I posted this question a while back and it is working great for finding and 'linkifying' links from user generated posts. Linkify Regex Function PHP Daring Fireball Method
<?php
if (!function_exists("html")) {
function html($string){
return htmlspecialchars($string, ENT_QUOTES, 'UTF-8');
}
}
if ( false === function_exists('linkify') ):
function linkify($str) {
$pattern = '(?xi)\b((?:(http)s?://|www\d{0,3}[.]|[a-z0-9.\-]+[.][a-z]{2,4}/)(?:[^\s()<>]+|\(([^\s()<>]+|(\([^\s()<>]+\)))*\))+(?:\(([^\s()<>]+|(\([^\s()<>]+\)))*\)|[^\s`!()\[\]{};:\'".,<>?«»“”‘’]))';
return preg_replace_callback("#$pattern#i", function($matches) {
$input = $matches[0];
$url = $matches[2] == 'http' ? $input : "http://$input";
return '<a href="' . $url . '" rel="nofollow" target="_blank">' . "$input</a>";
}, $str);
}
endif;
echo "<div>" . linkify(html($row_rsgetpost['userinput'])) . "</div>";
?>
I am concerned that I may be introducing a security risk by inserting user generated content into a link. I am already escaping user content coming from my database with htmlspecialchars($string, ENT_QUOTES, 'UTF-8')

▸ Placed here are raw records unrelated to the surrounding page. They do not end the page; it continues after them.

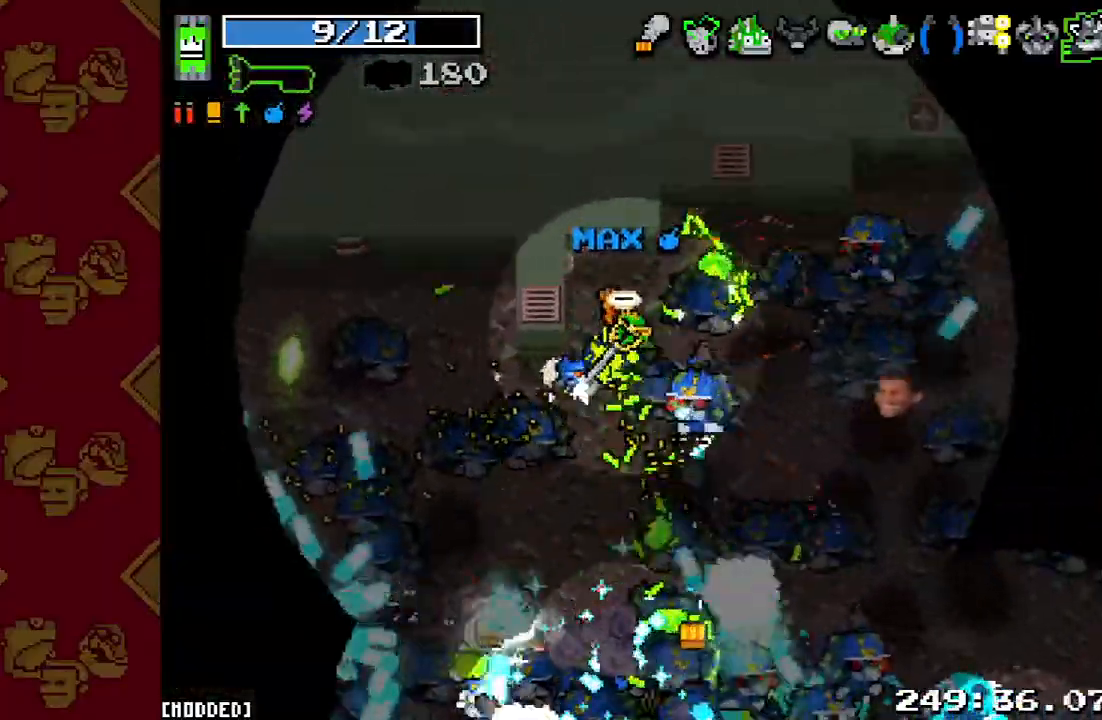
{"buttons": ["R2"], "left_stick": "up-right", "right_stick": "down-right", "events": [[67, "R2", "down"], [233, "R2", "up"], [300, "right_stick", "down-right"], [433, "R2", "down"]]}
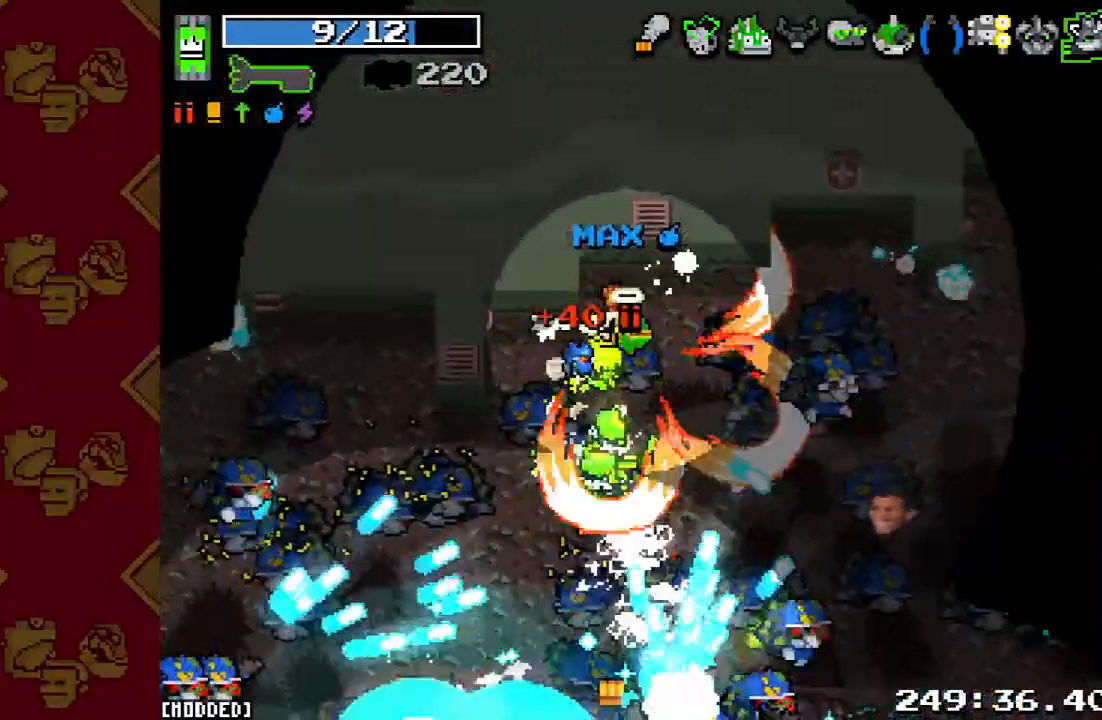
{"buttons": [], "left_stick": "down", "right_stick": "down", "events": [[67, "left_stick", "right"], [100, "R2", "up"], [300, "left_stick", "down-right"], [300, "right_stick", "down"], [333, "R2", "down"], [467, "left_stick", "down"], [500, "R2", "up"]]}
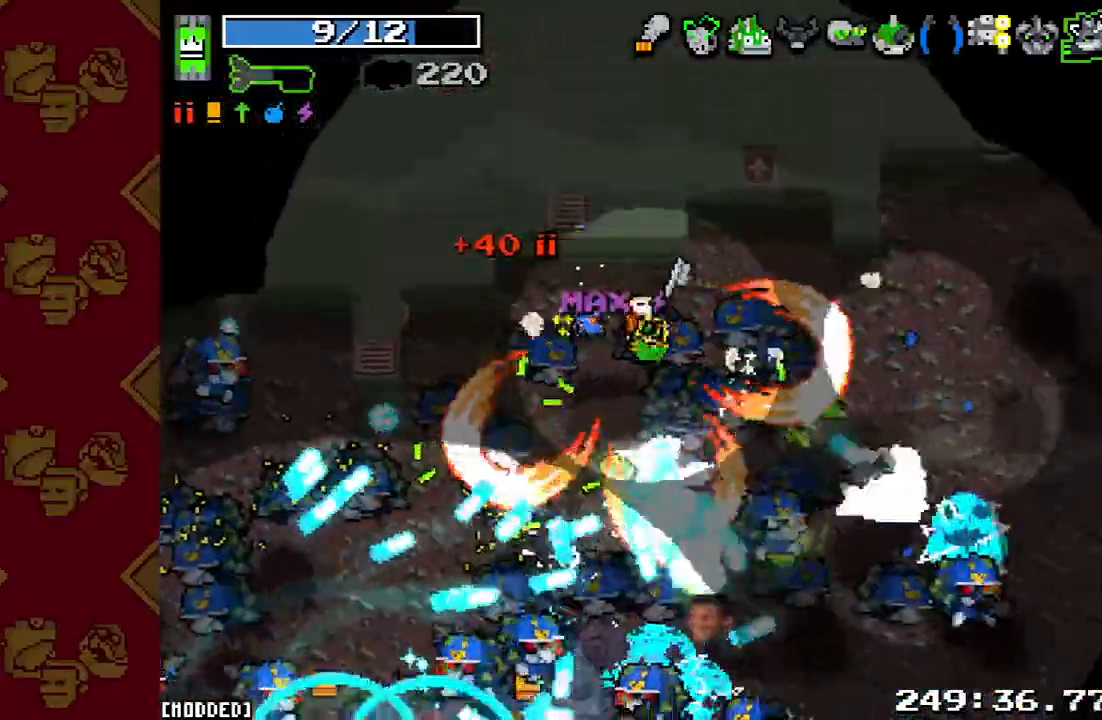
{"buttons": ["R2"], "left_stick": "right", "right_stick": "down", "events": [[133, "R2", "down"], [167, "left_stick", "right"], [267, "R2", "up"], [400, "R2", "down"]]}
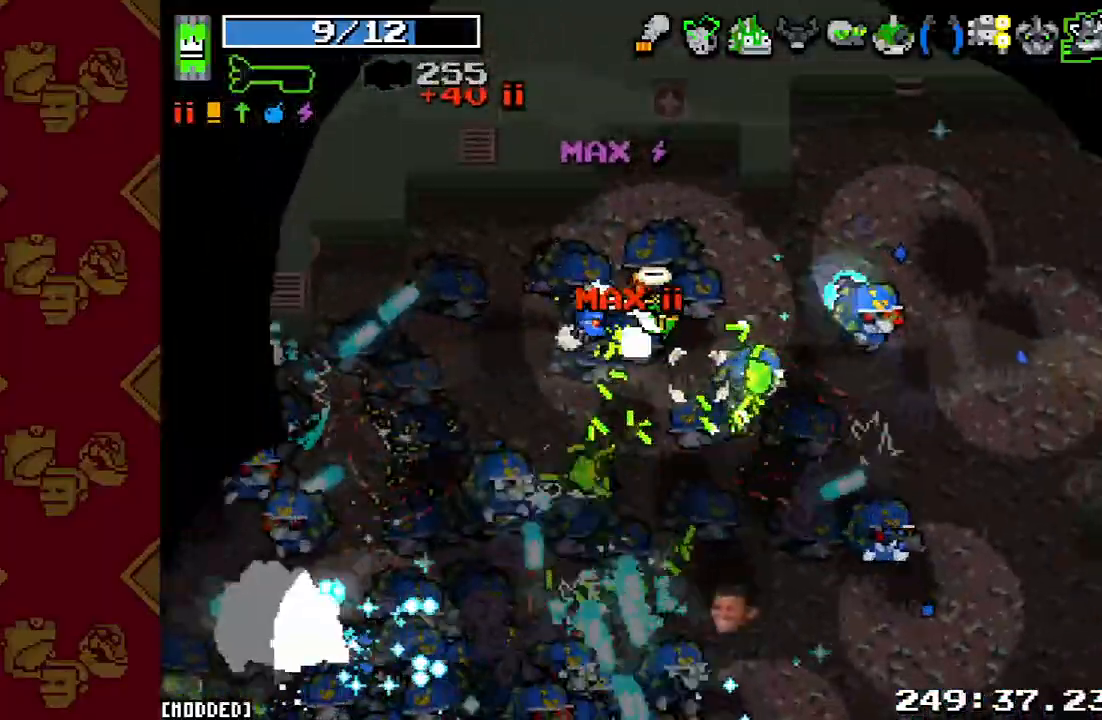
{"buttons": [], "left_stick": "left", "right_stick": "down", "events": [[67, "R2", "up"], [100, "left_stick", "up-right"], [100, "right_stick", "down-right"], [233, "R2", "down"], [400, "R2", "up"], [400, "left_stick", "left"], [467, "right_stick", "down"]]}
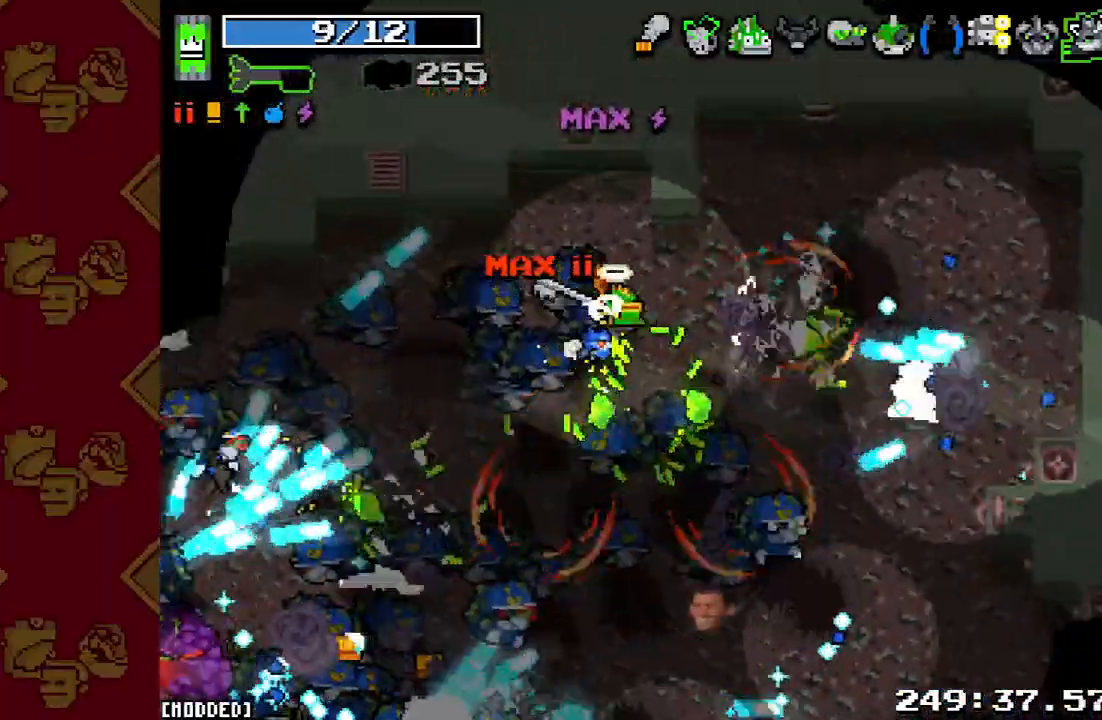
{"buttons": ["R2"], "left_stick": "up-left", "right_stick": "down", "events": [[67, "R2", "down"], [200, "R2", "up"], [367, "R2", "down"], [467, "left_stick", "up-left"]]}
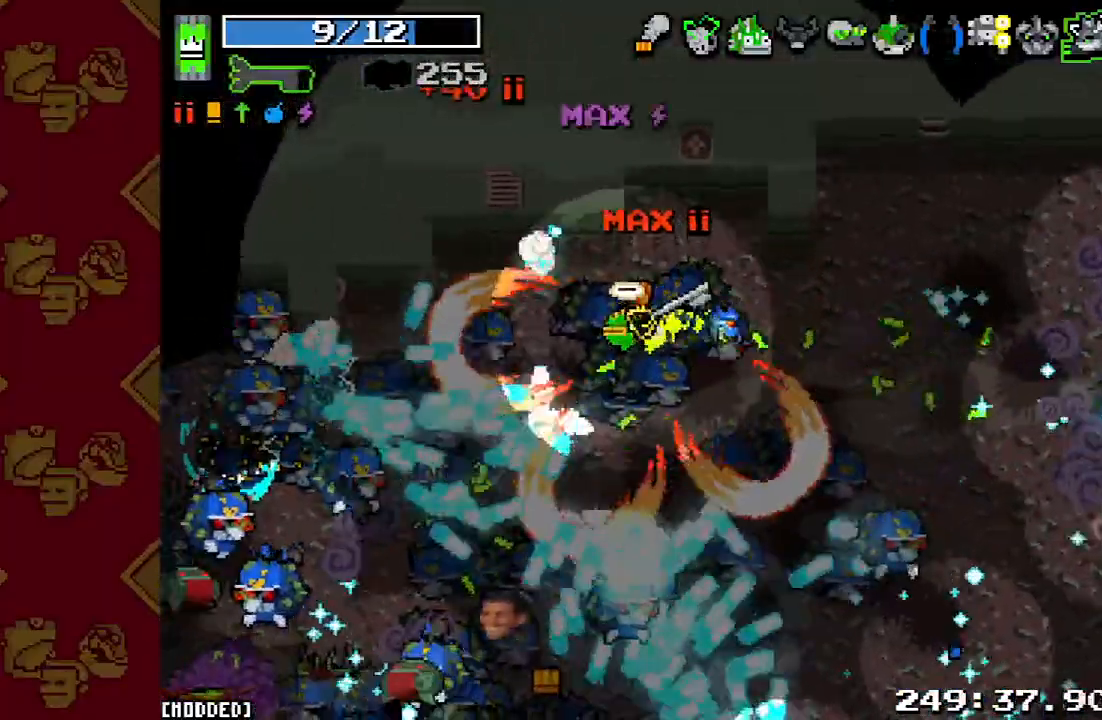
{"buttons": ["R2"], "left_stick": "left", "right_stick": "down", "events": [[33, "R2", "up"], [133, "left_stick", "left"], [200, "R2", "down"], [333, "R2", "up"], [467, "R2", "down"]]}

before running it through the linkify function and echoing back to the page, but I've read on OWASP that link attributes need to be treated specially to mitigate XSS. I am thinking this function is ok since it places the user-generated content inside double quotes and has already been escaped with htmlspecialchars($string, ENT_QUOTES, 'UTF-8')
, but would really appreciate someone with xss expertise to confirm this. Thanks!